North America and Europe have a disproportionally high quantity of warehouses relative to their population. However, the burgeoning middle class and demand for retail goods in developing countries will mean that by 2025 China, the USA, Japan, India, and Germany will account for more than 50% of the global warehouse building stock of 180,000 units.

eCommerce in the US accounted for 4.5% of total retail sales in 2011. This figure rose to 10% in late 2019, then rocketed to 15% in less than a year during the pandemic. Big players have made spectacular gains, with Amazon in February 2021 reporting its highest ever quarterly sales, surpassing $100bn. Meanwhile Walmart’s online business was up 79% in the quarter to October 31st 2020, and Target saw its eCommerce sales boom by 154% in the same period.

These increases have been replicated across the globe, and are predicted to continue, though with some flattening of the curve, when the pandemic has receded.
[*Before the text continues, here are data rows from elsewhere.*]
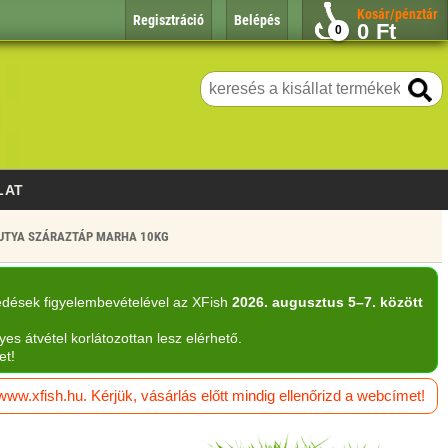
Kosár/pénztár
Regisztráció
Belépés
0
Ft
0
LAT
KUTYA SZÁRAZTÁP MARHA 10KG
edések figyelembevételével az XFish
2026. augusztus 5–7. között
yes átvétel korlátozottan lesz elérhető.
et!
w.xfish.hu. Kérjük, vásárlás előtt mindig ellenőrizd a webcímet!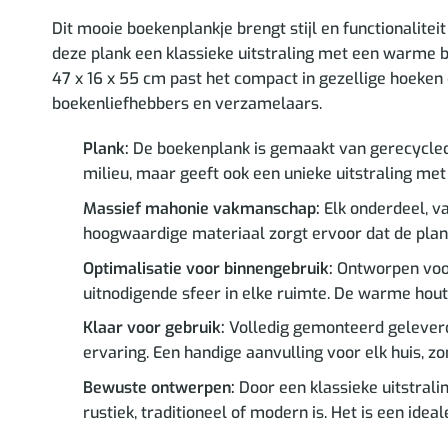
Dit mooie boekenplankje brengt stijl en functionalit
deze plank een klassieke uitstraling met een warme br
47 x 16 x 55 cm past het compact in gezellige hoeken
boekenliefhebbers en verzamelaars.
Plank:
De boekenplank is gemaakt van gerecycled h
milieu, maar geeft ook een unieke uitstraling met
Massief mahonie vakmanschap:
Elk onderdeel, va
hoogwaardige materiaal zorgt ervoor dat de plank
Optimalisatie voor binnengebruik:
Ontworpen voor 
uitnodigende sfeer in elke ruimte. De warme houtt
Klaar voor gebruik:
Volledig gemonteerd geleverd, 
ervaring. Een handige aanvulling voor elk huis, z
Bewuste ontwerpen:
Door een klassieke uitstrali
rustiek, traditioneel of modern is. Het is een idea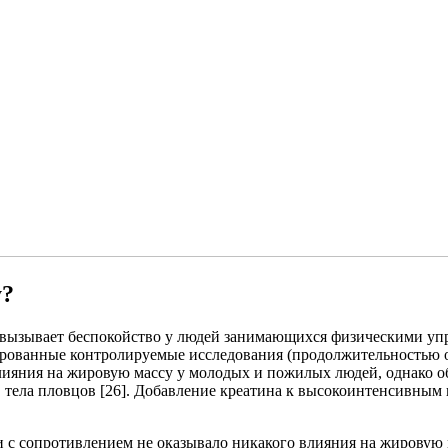
у?
у, вызывает беспокойство у людей занимающихся физическими у
ированные контролируемые исследования (продолжительностью от
влияния на жировую массу у молодых и пожилых людей, однако об
в тела пловцов [26]. Добавление креатина к высокоинтенсивным
и с сопротивлением не оказывало никакого влияния на жировую 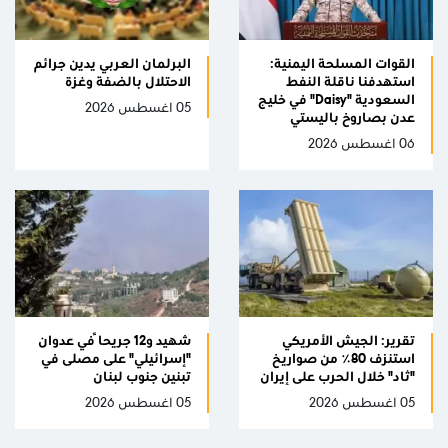
القوات المسلحة اليمنية:
البرلمان العربي يدين جرائم
استهدفنا ناقلة النفط
الاحتلال بالضفة وغزة
السعودية "Daisy" في خليج
05 اغسطس 2026
عدن بصاروخ باليستي
06 اغسطس 2026
تقرير: الجيش الأمريكي
شهيد و12 جريحاً في عدوان
استنزف 80٪ من صواريخ
"إسرائيلي" على مصلى في
"ثاد" خلال الحرب على إيران
تبنين جنوب لبنان
05 اغسطس 2026
05 اغسطس 2026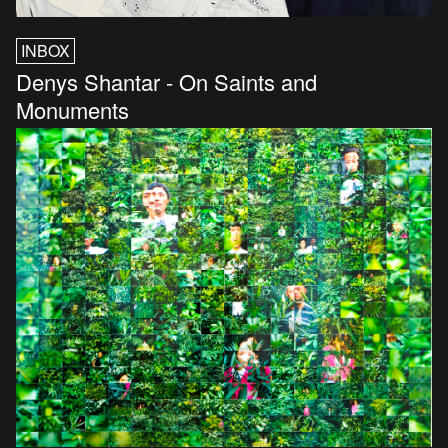
INBOX
Denys Shantar - On Saints and
Monuments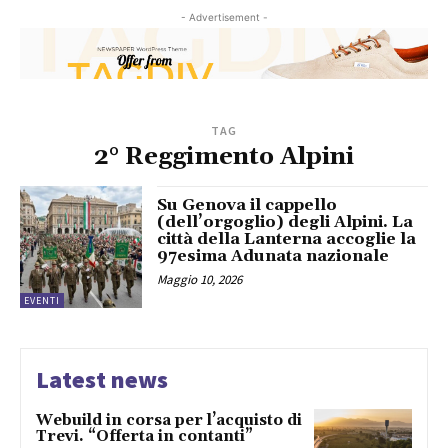
- Advertisement -
TAG
2° Reggimento Alpini
Su Genova il cappello
(dell’orgoglio) degli Alpini. La
città della Lanterna accoglie la
97esima Adunata nazionale
Maggio 10, 2026
EVENTI
Latest news
Webuild in corsa per l’acquisto di
Trevi. “Offerta in contanti”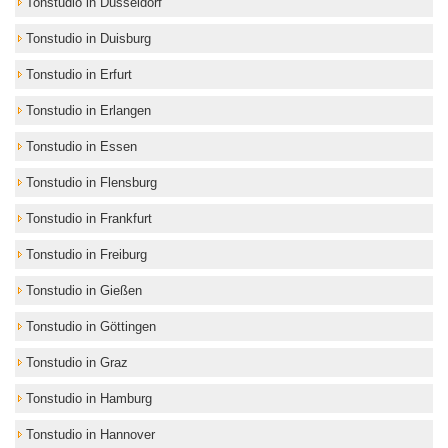
Tonstudio in Düsseldorf
Tonstudio in Duisburg
Tonstudio in Erfurt
Tonstudio in Erlangen
Tonstudio in Essen
Tonstudio in Flensburg
Tonstudio in Frankfurt
Tonstudio in Freiburg
Tonstudio in Gießen
Tonstudio in Göttingen
Tonstudio in Graz
Tonstudio in Hamburg
Tonstudio in Hannover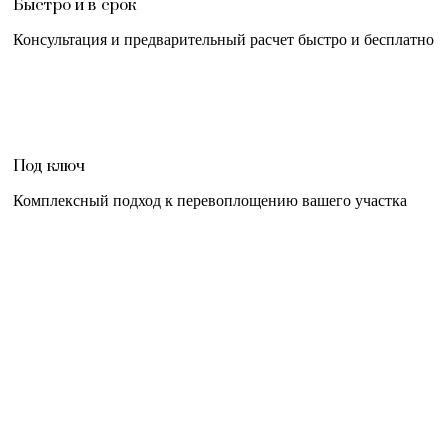
Быстро и в срок
Консультация и предварительный расчет быстро и бесплатно
Под ключ
Комплексный подход к перевоплощению вашего участка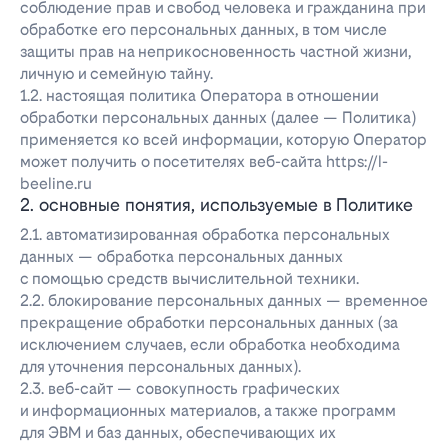
соблюдение прав и свобод человека и гражданина при
обработке его персональных данных, в том числе
защиты прав на неприкосновенность частной жизни,
личную и семейную тайну.
1.2. настоящая политика Оператора в отношении
обработки персональных данных (далее — Политика)
применяется ко всей информации, которую Оператор
может получить о посетителях веб-сайта https://l-
beeline.ru
2. основные понятия, используемые в Политике
2.1. автоматизированная обработка персональных
данных — обработка персональных данных
с помощью средств вычислительной техники.
2.2. блокирование персональных данных — временное
прекращение обработки персональных данных (за
исключением случаев, если обработка необходима
для уточнения персональных данных).
2.3. веб-сайт — совокупность графических
и информационных материалов, а также программ
для ЭВМ и баз данных, обеспечивающих их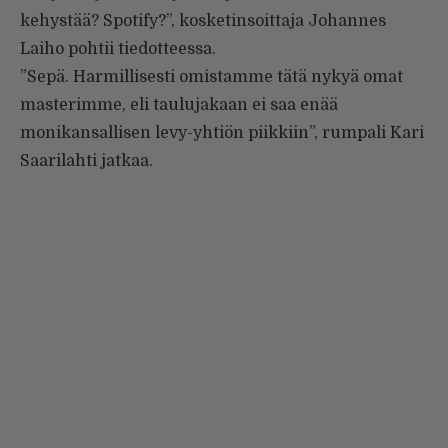
kehystää? Spotify?”, kosketinsoittaja Johannes
Laiho pohtii tiedotteessa.
”Sepä. Harmillisesti omistamme tätä nykyä omat
masterimme, eli taulujakaan ei saa enää
monikansallisen levy-yhtiön piikkiin”, rumpali Kari
Saarilahti jatkaa.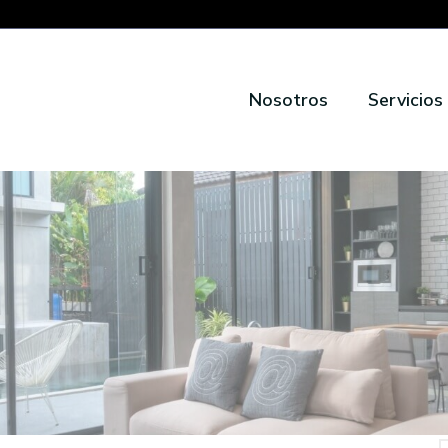
Nosotros
Servicios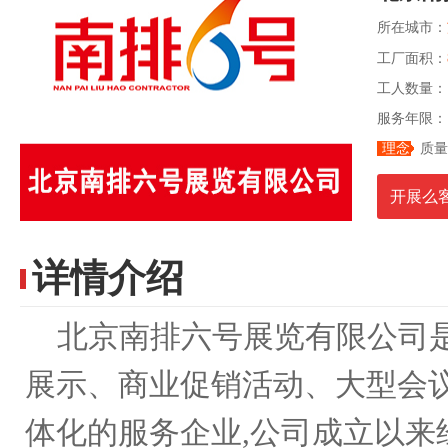
所在城市：
工厂面积：
工人数量
服务年限：
理念
质量
开展么客服
详情介绍
北京南排六号展览有限公司是
展示、商业促销活动、大型会
体化的服务企业,公司成立以来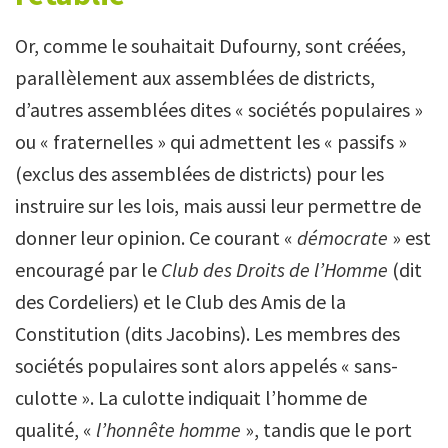
Or, comme le souhaitait Dufourny, sont créées,
parallèlement aux assemblées de districts,
d’autres assemblées dites « sociétés populaires »
ou « fraternelles » qui admettent les « passifs »
(exclus des assemblées de districts) pour les
instruire sur les lois, mais aussi leur permettre de
donner leur opinion. Ce courant «
démocrate
» est
encouragé par le
Club des Droits de l’Homme
(dit
des Cordeliers) et le Club des Amis de la
Constitution (dits Jacobins). Les membres des
sociétés populaires sont alors appelés « sans-
culotte ». La culotte indiquait l’homme de
qualité, «
l’honnête homme
», tandis que le port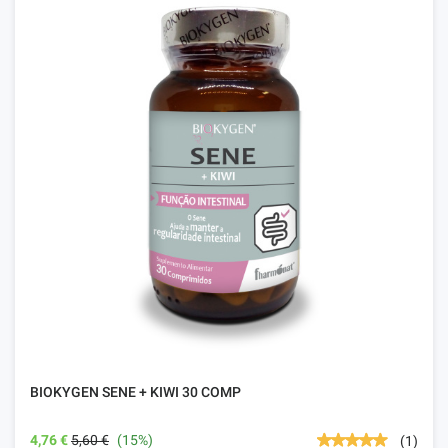
BIOKYGEN SENE + KIWI 30 COMP
4,76 €
5,60 €
(15%)
(1)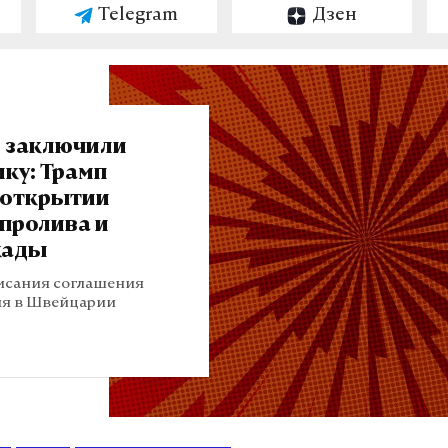
Telegram
Дзен
 заключили
ку: Трамп
 открытии
 пролива и
кады
исания соглашения
ня в Швейцарии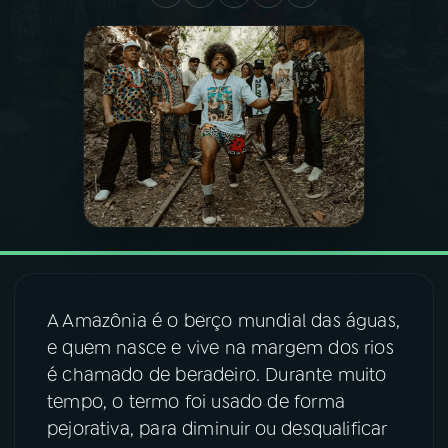
03
PROGRAMAÇÃO
04
PROGRAMAS
05
PODCASTS
06
VIDEOCASTS
07
ÚLTIMAS
A Amazônia é o berço mundial das águas,
e quem nasce e vive na margem dos rios
é chamado de beradeiro. Durante muito
08
FESTIVAL DE MÚSICA
tempo, o termo foi usado de forma
pejorativa, para diminuir ou desqualificar
ACOMPANHE A RÁDIO NACIONAL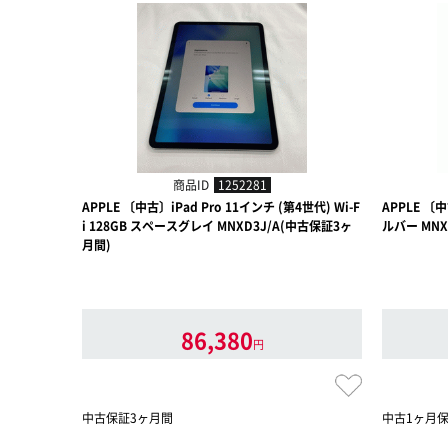
商品ID
1252281
APPLE 〔中古〕iPad Pro 11インチ (第4世代) Wi-F
APPLE 〔中
i 128GB スペースグレイ MNXD3J/A(中古保証3ヶ
ルバー MNX
月間)
86,380
円
中古保証3ヶ月間
中古1ヶ月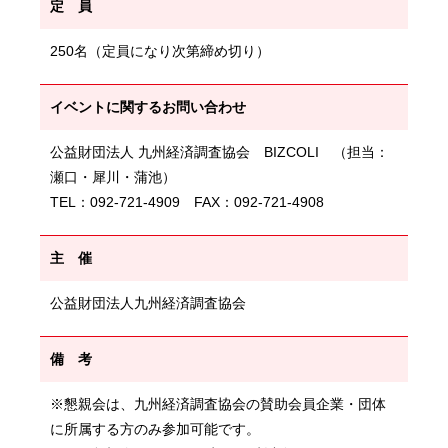
定 員
250名（定員になり次第締め切り）
イベントに関するお問い合わせ
公益財団法人 九州経済調査協会 BIZCOLI （担当：
瀬口・犀川・蒲池）
TEL：092-721-4909 FAX：092-721-4908
主 催
公益財団法人九州経済調査協会
備 考
※懇親会は、九州経済調査協会の賛助会員企業・団体
に所属する方のみ参加可能です。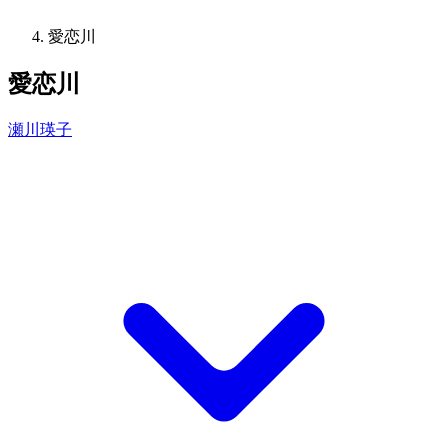
愛恋川
愛恋川
瀬川瑛子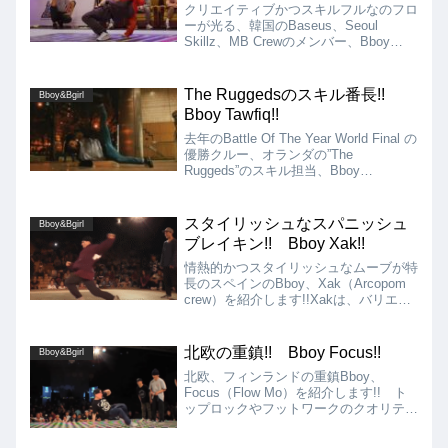
クリエイティブかつスキルフルなのフロ
ーが光る、韓国のBaseus、Seoul
Skillz、MB Crewのメンバー、Bboy
Zooty Zootを紹介!! シグネチャームー
ブも多く、2016年にはBC One韓国予選
で優勝するほどの実力者!!
The Ruggedsのスキル番長!!
Bboy&Bgirl
Bboy Tawfiq!!
去年のBattle Of The Year World Final の
優勝クルー、オランダの”The
Ruggeds”のスキル担当、Bboy
Tawfiq!! 肩、肘、エアーチェアーを使
ったパワームーブ、トリック＆コンボを
得意としています!!
スタイリッシュなスパニッシュ
Bboy&Bgirl
ブレイキン!! Bboy Xak!!
情熱的かつスタイリッシュなムーブが特
長のスペインのBboy、Xak（Arcopom
crew）を紹介します!!Xakは、バリエー
ションの豊富なスタイルムーブに加え
て、要所要所でフリーズやパワームー
ブ、オリジナルのシグネチャームーブを
北欧の重鎮!! Bboy Focus!!
Bboy&Bgirl
アクセン...
北欧、フィンランドの重鎮Bboy、
Focus（Flow Mo）を紹介します!! ト
ップロックやフットワークのクオリティ
ーは高く、非常に安定感のある力強いス
テップ、フロアムーブが強みです!!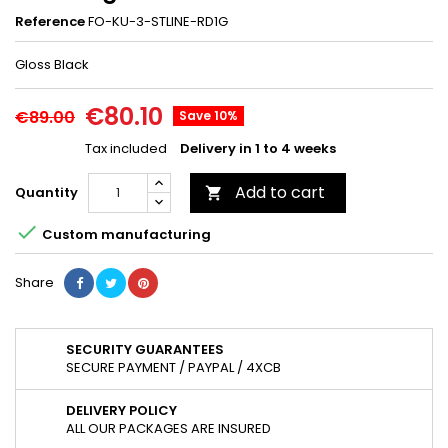
Reference
FO-KU-3-STLINE-RD1G
Gloss Black
€80.10
€89.00
Save 10%
Tax included
Delivery in 1 to 4 weeks
Add to cart
Quantity


Custom manufacturing
Share
SECURITY GUARANTEES
SECURE PAYMENT / PAYPAL / 4XCB
DELIVERY POLICY
ALL OUR PACKAGES ARE INSURED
Online grocery sales are currently overwhelmingly fulfilled in-store as opposed to in warehouses, however overall fulfillment warehousing space, driven by general merchandise sector, is set to top 6 billion square feet some time in 2025.

Jason dePreaux, principal analyst at Interact Analysis says: “While many industrial and service sectors continue to reel from the effects of the COVID-19 pandemic, warehousing and fulfilment centers are a real growth area, with staffing set to increase by 50% by 2025. There has been a surge in automation projects caused by labor shortages in some markets. Yet 60% of all warehouses are in regions where the cost of labor is under $10 an hour and automation has yet to gain a firm foothold. As developing economies advance, which they inevitably will, we can expect to see major growth in automation in these regions too.”

Luke Lee, Head of Marketing, Americas at Geek+ added, “Warehouse automation will become increasingly more critical in the future for eCommerce and grocery retailers to keep up with the demand and scale flexibly to provide the best service and prices for their customers. There’s a likelihood that the end consumer will feel the convenience of not having to go to a physical location, even after the pandemic.”